### Task details
Each entry should be written out again exactly, so that nothing is lost.

### Dataset
*** Begin section ***

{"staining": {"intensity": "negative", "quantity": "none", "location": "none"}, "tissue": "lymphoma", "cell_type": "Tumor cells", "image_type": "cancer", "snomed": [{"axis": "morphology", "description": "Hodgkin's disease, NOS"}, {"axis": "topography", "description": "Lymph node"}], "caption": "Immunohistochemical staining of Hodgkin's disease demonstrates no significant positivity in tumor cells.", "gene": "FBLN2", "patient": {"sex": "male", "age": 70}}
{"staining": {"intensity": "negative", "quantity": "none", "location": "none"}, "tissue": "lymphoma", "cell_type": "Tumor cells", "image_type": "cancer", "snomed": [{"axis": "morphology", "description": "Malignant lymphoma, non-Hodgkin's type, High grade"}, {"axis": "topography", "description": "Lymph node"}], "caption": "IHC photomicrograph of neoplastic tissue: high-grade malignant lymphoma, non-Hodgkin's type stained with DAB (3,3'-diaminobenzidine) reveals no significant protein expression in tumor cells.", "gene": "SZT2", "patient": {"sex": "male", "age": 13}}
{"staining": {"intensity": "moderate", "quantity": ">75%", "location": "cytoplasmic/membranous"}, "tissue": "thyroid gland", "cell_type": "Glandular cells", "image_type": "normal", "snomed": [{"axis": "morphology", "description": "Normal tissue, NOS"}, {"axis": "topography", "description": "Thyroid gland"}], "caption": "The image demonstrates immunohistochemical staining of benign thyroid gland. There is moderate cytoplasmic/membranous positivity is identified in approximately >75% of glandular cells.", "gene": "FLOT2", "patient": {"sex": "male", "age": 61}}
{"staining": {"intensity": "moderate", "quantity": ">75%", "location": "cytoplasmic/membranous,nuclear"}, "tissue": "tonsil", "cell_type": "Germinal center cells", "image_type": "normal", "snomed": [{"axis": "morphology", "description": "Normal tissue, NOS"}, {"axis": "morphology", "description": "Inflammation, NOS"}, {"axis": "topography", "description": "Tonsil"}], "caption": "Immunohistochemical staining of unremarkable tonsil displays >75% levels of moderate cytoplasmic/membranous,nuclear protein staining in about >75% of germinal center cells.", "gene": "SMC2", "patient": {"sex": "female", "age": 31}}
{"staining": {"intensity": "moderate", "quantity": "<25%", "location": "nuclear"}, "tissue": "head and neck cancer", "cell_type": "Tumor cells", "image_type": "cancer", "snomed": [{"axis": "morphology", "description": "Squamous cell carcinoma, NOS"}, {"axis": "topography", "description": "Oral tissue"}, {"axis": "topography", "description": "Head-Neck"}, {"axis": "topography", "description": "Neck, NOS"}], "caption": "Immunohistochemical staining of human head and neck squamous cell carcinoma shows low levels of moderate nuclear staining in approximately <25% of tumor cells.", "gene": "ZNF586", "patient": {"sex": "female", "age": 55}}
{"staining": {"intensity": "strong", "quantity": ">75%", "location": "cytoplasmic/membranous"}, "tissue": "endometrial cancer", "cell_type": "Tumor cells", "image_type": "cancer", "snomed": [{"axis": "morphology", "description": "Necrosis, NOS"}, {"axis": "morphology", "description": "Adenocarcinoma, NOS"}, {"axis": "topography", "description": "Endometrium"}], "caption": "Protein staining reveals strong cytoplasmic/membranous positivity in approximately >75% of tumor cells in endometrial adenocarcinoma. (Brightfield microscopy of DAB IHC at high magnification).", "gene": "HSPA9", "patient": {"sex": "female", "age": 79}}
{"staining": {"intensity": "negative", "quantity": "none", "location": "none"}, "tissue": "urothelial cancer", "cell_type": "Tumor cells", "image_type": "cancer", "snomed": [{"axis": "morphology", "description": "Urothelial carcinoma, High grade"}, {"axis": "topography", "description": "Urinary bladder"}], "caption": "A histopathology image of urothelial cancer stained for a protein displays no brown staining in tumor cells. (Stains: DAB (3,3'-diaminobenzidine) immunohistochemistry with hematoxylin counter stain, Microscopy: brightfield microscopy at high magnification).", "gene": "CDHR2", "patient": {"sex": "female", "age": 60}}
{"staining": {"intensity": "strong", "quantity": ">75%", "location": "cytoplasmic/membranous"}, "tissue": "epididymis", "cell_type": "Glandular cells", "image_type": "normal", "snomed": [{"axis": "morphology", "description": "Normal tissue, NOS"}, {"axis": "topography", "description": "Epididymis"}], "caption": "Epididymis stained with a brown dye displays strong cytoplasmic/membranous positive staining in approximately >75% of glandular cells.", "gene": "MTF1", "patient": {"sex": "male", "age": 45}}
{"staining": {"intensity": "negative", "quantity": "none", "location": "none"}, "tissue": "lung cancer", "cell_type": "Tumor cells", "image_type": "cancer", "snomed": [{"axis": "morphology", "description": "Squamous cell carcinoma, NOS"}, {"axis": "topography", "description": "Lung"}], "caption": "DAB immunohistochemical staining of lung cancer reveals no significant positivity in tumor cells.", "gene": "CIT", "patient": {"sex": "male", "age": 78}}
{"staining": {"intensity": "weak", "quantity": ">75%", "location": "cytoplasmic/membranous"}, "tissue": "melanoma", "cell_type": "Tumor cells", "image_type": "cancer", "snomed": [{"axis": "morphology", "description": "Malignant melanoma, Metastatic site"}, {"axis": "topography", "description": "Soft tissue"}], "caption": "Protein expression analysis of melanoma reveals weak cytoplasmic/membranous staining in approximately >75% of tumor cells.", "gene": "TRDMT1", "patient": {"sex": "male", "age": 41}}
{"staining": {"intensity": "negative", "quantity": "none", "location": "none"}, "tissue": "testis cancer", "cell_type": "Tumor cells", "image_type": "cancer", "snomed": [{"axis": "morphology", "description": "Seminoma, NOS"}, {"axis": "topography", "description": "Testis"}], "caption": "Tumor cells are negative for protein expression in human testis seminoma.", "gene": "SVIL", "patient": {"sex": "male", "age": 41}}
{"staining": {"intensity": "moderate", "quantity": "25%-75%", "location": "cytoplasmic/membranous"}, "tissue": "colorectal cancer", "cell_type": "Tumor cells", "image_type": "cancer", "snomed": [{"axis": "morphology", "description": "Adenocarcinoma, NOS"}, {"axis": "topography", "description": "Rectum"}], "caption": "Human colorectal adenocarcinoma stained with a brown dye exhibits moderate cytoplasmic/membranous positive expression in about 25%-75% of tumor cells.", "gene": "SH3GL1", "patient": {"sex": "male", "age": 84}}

*** End section ***

### Exercise response
{"staining": {"intensity": "negative", "quantity": "none", "location": "none"}, "tissue": "lymphoma", "cell_type": "Tumor cells", "image_type": "cancer", "snomed": [{"axis": "morphology", "description": "Hodgkin's disease, NOS"}, {"axis": "topography", "description": "Lymph node"}], "caption": "Immunohistochemical staining of Hodgkin's disease demonstrates no significant positivity in tumor cells.", "gene": "FBLN2", "patient": {"sex": "male", "age": 70}}
{"staining": {"intensity": "negative", "quantity": "none", "location": "none"}, "tissue": "lymphoma", "cell_type": "Tumor cells", "image_type": "cancer", "snomed": [{"axis": "morphology", "description": "Malignant lymphoma, non-Hodgkin's type, High grade"}, {"axis": "topography", "description": "Lymph node"}], "caption": "IHC photomicrograph of neoplastic tissue: high-grade malignant lymphoma, non-Hodgkin's type stained with DAB (3,3'-diaminobenzidine) reveals no significant protein expression in tumor cells.", "gene": "SZT2", "patient": {"sex": "male", "age": 13}}
{"staining": {"intensity": "moderate", "quantity": ">75%", "location": "cytoplasmic/membranous"}, "tissue": "thyroid gland", "cell_type": "Glandular cells", "image_type": "normal", "snomed": [{"axis": "morphology", "description": "Normal tissue, NOS"}, {"axis": "topography", "description": "Thyroid gland"}], "caption": "The image demonstrates immunohistochemical staining of benign thyroid gland. There is moderate cytoplasmic/membranous positivity is identified in approximately >75% of glandular cells.", "gene": "FLOT2", "patient": {"sex": "male", "age": 61}}
{"staining": {"intensity": "moderate", "quantity": ">75%", "location": "cytoplasmic/membranous,nuclear"}, "tissue": "tonsil", "cell_type": "Germinal center cells", "image_type": "normal", "snomed": [{"axis": "morphology", "description": "Normal tissue, NOS"}, {"axis": "morphology", "description": "Inflammation, NOS"}, {"axis": "topography", "description": "Tonsil"}], "caption": "Immunohistochemical staining of unremarkable tonsil displays >75% levels of moderate cytoplasmic/membranous,nuclear protein staining in about >75% of germinal center cells.", "gene": "SMC2", "patient": {"sex": "female", "age": 31}}
{"staining": {"intensity": "moderate", "quantity": "<25%", "location": "nuclear"}, "tissue": "head and neck cancer", "cell_type": "Tumor cells", "image_type": "cancer", "snomed": [{"axis": "morphology", "description": "Squamous cell carcinoma, NOS"}, {"axis": "topography", "description": "Oral tissue"}, {"axis": "topography", "description": "Head-Neck"}, {"axis": "topography", "description": "Neck, NOS"}], "caption": "Immunohistochemical staining of human head and neck squamous cell carcinoma shows low levels of moderate nuclear staining in approximately <25% of tumor cells.", "gene": "ZNF586", "patient": {"sex": "female", "age": 55}}
{"staining": {"intensity": "strong", "quantity": ">75%", "location": "cytoplasmic/membranous"}, "tissue": "endometrial cancer", "cell_type": "Tumor cells", "image_type": "cancer", "snomed": [{"axis": "morphology", "description": "Necrosis, NOS"}, {"axis": "morphology", "description": "Adenocarcinoma, NOS"}, {"axis": "topography", "description": "Endometrium"}], "caption": "Protein staining reveals strong cytoplasmic/membranous positivity in approximately >75% of tumor cells in endometrial adenocarcinoma. (Brightfield microscopy of DAB IHC at high magnification).", "gene": "HSPA9", "patient": {"sex": "female", "age": 79}}
{"staining": {"intensity": "negative", "quantity": "none", "location": "none"}, "tissue": "urothelial cancer", "cell_type": "Tumor cells", "image_type": "cancer", "snomed": [{"axis": "morphology", "description": "Urothelial carcinoma, High grade"}, {"axis": "topography", "description": "Urinary bladder"}], "caption": "A histopathology image of urothelial cancer stained for a protein displays no brown staining in tumor cells. (Stains: DAB (3,3'-diaminobenzidine) immunohistochemistry with hematoxylin counter stain, Microscopy: brightfield microscopy at high magnification).", "gene": "CDHR2", "patient": {"sex": "female", "age": 60}}
{"staining": {"intensity": "strong", "quantity": ">75%", "location": "cytoplasmic/membranous"}, "tissue": "epididymis", "cell_type": "Glandular cells", "image_type": "normal", "snomed": [{"axis": "morphology", "description": "Normal tissue, NOS"}, {"axis": "topography", "description": "Epididymis"}], "caption": "Epididymis stained with a brown dye displays strong cytoplasmic/membranous positive staining in approximately >75% of glandular cells.", "gene": "MTF1", "patient": {"sex": "male", "age": 45}}
{"staining": {"intensity": "negative", "quantity": "none", "location": "none"}, "tissue": "lung cancer", "cell_type": "Tumor cells", "image_type": "cancer", "snomed": [{"axis": "morphology", "description": "Squamous cell carcinoma, NOS"}, {"axis": "topography", "description": "Lung"}], "caption": "DAB immunohistochemical staining of lung cancer reveals no significant positivity in tumor cells.", "gene": "CIT", "patient": {"sex": "male", "age": 78}}
{"staining": {"intensity": "weak", "quantity": ">75%", "location": "cytoplasmic/membranous"}, "tissue": "melanoma", "cell_type": "Tumor cells", "image_type": "cancer", "snomed": [{"axis": "morphology", "description": "Malignant melanoma, Metastatic site"}, {"axis": "topography", "description": "Soft tissue"}], "caption": "Protein expression analysis of melanoma reveals weak cytoplasmic/membranous staining in approximately >75% of tumor cells.", "gene": "TRDMT1", "patient": {"sex": "male", "age": 41}}
{"staining": {"intensity": "negative", "quantity": "none", "location": "none"}, "tissue": "testis cancer", "cell_type": "Tumor cells", "image_type": "cancer", "snomed": [{"axis": "morphology", "description": "Seminoma, NOS"}, {"axis": "topography", "description": "Testis"}], "caption": "Tumor cells are negative for protein expression in human testis seminoma.", "gene": "SVIL", "patient": {"sex": "male", "age": 41}}
{"staining": {"intensity": "moderate", "quantity": "25%-75%", "location": "cytoplasmic/membranous"}, "tissue": "colorectal cancer", "cell_type": "Tumor cells", "image_type": "cancer", "snomed": [{"axis": "morphology", "description": "Adenocarcinoma, NOS"}, {"axis": "topography", "description": "Rectum"}], "caption": "Human colorectal adenocarcinoma stained with a brown dye exhibits moderate cytoplasmic/membranous positive expression in about 25%-75% of tumor cells.", "gene": "SH3GL1", "patient": {"sex": "male", "age": 84}}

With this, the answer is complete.